Setting up Your Future with an Inherited IRA

Whether you have just inherited an IRA from your spouse, parent, or grandparent, an IRA beneficiary can potentially stand to earn thousands, if not millions, on these investments. Inherited IRAs have a few more rules than an IRA you set up yourself, so you can’t just accept the money and forget about it until your own retirement. Depending on the type of IRA you inherit and what you decide to do with it, you may owe taxes on the money or be required to take a yearly required minimum distribution (RMD). Find out more about Inherited IRA rules and how to use them to grow your own retirement below.

What is an Inherited IRA?

When a family member dies and leaves an IRA to a beneficiary, one option for the money is to transfer it to an Inherited IRA. Inherited IRAs have the advantage of allowing immediate penalty-free access to money. However, any distributions on a traditional IRA are subject to taxation and may bump you up to a higher tax bracket since it counts as income. Distributions from an Inherited Roth IRA are not subject to tax as long as the original account holder had the account for at least five years. Any money left in the account will grow tax deferred in a Traditional IRA and tax free in a Roth IRA.

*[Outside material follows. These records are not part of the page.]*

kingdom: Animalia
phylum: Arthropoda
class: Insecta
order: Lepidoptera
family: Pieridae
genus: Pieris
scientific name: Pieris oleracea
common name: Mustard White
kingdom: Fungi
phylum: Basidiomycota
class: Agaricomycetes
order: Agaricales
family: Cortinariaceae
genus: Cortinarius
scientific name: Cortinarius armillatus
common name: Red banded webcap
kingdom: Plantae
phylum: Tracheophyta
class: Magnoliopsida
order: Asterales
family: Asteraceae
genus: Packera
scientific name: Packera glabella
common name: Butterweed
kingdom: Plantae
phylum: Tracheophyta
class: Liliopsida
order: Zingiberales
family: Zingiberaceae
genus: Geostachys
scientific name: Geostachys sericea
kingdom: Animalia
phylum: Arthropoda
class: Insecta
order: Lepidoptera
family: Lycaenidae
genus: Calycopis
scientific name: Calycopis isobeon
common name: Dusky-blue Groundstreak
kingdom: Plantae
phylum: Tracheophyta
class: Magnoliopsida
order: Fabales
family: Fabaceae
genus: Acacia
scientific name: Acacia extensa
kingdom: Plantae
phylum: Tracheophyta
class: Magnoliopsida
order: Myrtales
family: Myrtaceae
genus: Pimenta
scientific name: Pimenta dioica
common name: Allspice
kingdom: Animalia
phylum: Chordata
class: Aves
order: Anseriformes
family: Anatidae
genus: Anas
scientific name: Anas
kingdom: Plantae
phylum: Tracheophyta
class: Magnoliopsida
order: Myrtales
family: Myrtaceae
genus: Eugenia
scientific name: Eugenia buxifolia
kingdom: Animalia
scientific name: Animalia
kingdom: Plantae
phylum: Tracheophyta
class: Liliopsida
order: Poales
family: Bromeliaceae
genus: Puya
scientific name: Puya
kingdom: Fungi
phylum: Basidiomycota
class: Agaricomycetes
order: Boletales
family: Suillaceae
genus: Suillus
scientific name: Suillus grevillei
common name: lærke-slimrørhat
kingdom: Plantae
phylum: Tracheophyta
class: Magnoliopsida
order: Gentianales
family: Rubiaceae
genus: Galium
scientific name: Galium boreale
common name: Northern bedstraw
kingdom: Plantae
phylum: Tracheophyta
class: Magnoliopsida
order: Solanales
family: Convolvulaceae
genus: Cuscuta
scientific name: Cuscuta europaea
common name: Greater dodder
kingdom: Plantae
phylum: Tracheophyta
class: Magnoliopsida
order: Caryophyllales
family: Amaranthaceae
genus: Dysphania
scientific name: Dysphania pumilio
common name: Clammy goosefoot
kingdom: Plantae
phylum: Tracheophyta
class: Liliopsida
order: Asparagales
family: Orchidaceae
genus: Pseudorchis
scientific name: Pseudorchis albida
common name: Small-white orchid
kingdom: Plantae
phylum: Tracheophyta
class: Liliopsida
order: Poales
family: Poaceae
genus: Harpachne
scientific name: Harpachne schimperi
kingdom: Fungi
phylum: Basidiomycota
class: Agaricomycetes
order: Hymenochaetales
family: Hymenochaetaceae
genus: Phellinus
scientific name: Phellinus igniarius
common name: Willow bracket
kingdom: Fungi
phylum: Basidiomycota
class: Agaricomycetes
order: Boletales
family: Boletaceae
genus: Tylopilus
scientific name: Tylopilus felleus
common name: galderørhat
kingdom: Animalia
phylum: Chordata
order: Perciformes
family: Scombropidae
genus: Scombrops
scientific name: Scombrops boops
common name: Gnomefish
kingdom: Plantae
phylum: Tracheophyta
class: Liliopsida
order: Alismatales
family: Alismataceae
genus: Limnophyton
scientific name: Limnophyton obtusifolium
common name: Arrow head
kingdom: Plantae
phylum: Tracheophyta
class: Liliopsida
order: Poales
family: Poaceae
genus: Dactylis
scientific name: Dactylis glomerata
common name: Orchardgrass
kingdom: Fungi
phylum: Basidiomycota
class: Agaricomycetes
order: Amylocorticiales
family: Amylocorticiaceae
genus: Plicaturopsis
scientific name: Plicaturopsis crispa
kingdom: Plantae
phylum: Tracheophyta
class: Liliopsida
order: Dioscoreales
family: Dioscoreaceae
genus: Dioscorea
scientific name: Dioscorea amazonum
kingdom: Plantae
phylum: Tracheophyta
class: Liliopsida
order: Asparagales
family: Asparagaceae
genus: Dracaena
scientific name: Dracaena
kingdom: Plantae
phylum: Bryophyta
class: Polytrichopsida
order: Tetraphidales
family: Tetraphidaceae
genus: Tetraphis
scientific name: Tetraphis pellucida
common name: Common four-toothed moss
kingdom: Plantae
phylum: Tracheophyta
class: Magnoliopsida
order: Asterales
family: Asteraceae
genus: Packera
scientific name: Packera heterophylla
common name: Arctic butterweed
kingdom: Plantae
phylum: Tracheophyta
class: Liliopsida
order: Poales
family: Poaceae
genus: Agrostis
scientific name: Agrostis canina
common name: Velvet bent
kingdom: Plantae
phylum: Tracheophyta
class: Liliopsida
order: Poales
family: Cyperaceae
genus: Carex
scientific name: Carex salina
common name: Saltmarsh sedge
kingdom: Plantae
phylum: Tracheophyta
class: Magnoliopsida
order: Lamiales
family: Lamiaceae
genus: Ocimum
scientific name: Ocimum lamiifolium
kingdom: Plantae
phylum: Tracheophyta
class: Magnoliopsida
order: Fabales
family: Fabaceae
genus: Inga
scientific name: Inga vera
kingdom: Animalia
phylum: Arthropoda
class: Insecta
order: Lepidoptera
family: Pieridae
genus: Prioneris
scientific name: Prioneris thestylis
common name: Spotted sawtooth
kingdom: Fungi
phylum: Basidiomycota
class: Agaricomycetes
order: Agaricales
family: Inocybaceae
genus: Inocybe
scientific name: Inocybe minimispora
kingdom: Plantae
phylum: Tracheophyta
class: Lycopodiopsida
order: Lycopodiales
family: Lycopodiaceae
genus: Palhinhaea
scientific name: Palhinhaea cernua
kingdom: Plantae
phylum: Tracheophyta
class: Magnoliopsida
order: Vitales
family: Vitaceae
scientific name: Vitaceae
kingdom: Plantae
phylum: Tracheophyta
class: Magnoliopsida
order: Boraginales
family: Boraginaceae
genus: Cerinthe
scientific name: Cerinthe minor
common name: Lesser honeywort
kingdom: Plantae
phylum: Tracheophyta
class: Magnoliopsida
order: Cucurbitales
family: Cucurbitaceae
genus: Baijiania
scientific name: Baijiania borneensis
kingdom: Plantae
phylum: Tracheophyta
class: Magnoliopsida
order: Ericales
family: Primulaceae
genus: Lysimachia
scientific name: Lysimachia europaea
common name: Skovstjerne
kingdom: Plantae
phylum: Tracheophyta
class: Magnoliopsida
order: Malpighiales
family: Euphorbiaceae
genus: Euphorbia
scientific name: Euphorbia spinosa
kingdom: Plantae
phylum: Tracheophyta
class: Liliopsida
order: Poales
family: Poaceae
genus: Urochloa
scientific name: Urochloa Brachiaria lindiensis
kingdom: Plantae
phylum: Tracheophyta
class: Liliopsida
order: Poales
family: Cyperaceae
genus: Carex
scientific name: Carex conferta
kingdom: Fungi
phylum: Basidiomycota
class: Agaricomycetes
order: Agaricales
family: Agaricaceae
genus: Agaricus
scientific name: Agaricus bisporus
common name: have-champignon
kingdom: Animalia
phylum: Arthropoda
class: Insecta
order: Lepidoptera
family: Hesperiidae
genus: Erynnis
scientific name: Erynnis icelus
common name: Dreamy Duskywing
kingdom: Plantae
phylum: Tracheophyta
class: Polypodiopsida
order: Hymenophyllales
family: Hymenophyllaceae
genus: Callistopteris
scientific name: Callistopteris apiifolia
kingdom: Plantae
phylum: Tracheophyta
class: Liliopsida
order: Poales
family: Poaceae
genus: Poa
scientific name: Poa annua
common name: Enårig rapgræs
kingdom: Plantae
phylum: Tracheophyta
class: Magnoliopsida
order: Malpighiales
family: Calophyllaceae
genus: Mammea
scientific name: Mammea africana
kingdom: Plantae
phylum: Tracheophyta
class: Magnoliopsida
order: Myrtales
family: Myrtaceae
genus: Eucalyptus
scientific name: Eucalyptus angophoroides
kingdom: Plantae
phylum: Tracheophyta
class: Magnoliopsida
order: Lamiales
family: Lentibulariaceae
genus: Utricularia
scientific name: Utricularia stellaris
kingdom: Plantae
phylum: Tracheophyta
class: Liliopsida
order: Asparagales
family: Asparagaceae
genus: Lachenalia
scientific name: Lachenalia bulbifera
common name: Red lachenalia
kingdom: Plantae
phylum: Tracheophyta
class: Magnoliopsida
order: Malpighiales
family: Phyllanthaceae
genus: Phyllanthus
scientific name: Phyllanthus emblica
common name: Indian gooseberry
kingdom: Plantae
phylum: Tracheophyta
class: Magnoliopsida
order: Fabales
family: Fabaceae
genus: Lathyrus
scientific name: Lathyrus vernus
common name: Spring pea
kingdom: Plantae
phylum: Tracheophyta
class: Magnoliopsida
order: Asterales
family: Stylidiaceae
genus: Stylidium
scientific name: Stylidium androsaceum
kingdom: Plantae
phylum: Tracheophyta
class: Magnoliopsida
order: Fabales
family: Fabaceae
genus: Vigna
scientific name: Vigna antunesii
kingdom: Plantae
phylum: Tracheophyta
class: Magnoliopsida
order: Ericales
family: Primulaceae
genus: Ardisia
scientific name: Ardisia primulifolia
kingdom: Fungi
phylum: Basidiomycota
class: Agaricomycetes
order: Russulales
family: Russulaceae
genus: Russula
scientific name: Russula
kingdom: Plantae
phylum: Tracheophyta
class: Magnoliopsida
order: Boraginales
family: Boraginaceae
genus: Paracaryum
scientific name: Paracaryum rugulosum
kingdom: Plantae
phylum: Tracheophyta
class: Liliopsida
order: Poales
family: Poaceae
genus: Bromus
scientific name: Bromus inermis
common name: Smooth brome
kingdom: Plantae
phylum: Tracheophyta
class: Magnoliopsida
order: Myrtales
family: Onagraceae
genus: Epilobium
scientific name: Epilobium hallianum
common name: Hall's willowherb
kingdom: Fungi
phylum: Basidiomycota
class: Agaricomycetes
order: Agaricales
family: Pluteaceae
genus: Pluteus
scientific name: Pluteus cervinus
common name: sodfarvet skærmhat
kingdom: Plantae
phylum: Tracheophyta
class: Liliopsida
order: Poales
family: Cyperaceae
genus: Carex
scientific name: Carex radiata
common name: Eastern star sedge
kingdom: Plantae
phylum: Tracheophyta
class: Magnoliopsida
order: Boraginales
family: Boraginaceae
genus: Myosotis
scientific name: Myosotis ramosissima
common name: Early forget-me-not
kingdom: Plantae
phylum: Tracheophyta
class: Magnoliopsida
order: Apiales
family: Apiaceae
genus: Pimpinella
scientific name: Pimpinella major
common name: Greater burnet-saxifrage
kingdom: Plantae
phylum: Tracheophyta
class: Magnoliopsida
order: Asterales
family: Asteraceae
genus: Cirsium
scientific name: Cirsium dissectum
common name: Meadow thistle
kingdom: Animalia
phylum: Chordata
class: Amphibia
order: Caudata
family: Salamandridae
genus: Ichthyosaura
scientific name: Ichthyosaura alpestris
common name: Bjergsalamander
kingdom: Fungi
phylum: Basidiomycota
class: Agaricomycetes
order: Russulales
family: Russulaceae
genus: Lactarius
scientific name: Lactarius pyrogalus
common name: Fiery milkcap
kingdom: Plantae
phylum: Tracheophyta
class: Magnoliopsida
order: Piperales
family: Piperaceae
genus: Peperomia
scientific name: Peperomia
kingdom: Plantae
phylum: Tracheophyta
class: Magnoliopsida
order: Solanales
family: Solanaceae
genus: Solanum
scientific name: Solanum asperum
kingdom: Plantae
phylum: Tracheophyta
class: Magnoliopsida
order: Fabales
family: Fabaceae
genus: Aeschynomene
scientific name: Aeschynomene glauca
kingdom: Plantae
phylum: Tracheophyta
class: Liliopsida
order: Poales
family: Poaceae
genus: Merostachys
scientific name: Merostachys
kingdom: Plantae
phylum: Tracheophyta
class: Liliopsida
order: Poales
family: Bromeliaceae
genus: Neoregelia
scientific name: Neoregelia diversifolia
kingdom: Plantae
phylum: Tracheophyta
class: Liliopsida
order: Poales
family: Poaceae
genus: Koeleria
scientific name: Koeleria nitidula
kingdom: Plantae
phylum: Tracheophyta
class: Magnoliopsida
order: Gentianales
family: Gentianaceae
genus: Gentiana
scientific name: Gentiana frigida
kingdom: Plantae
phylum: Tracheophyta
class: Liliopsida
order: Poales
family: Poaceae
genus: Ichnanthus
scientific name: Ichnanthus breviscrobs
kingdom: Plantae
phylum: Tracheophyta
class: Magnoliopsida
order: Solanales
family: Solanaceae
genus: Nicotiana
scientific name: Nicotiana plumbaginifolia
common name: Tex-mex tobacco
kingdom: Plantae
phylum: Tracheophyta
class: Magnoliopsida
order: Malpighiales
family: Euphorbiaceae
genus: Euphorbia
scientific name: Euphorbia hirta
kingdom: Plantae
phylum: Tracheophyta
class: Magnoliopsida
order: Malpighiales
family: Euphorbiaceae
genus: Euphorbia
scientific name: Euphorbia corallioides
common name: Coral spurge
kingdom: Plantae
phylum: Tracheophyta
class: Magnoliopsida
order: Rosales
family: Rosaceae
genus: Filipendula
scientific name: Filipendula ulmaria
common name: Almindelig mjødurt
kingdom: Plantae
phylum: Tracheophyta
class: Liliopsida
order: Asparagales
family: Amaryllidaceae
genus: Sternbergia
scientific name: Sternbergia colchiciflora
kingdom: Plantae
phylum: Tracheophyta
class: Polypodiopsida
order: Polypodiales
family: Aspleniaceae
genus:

A caveat to Inherited IRAs is that you must take an annual RMD based on your own life expectancy starting by December 31st of the year after the year of death. Spouses are allowed to wait to take their first RMD until the original account holder would have turned 70 ½ if that point comes later than the year after death rule. If the account was a traditional IRA and the original account holder was 70 ½ or older at the time of death, you must ensure they took their required RMD for the year to avoid owing a 50% penalty on that RMD. Even though annual RMDs are required for both Inherited IRAs and Inherited Roth IRAs, you can substantially grow the original amount for your own retirement.

Inherited IRA Growth

If a middle aged beneficiary inherits an account of $20,000 with a 6% return and only takes out annual RMDs, the account can grow to about $31,000 by the time that person reaches retirement. If a 20-year old inherited the same account and took only annual RMDs, the account could grow to $83,500 by the time they reach retirement. Some people name grandchildren rather than children on their accounts so the money has more time to grow. If the account holder names children and grandchildren as beneficiaries, the children can opt to defer the amount to the grandchildren if they don’t want or need the funds. Spouses and non-spouses can also name their own beneficiaries on an Inherited IRA in the event they die before all the funds are distributed. The younger the beneficiary is and the more money they inherit, the more money that person will have at retirement.

Inherited IRAs can be a significant gift to a beneficiary if used wisely. While a beneficiary could distribute all of the funds to themselves in one lump sum, most financial advisors would suggest keeping it in an Inherited IRA to make the most out of the money. Inherited IRAs truly are a gift that keeps on giving.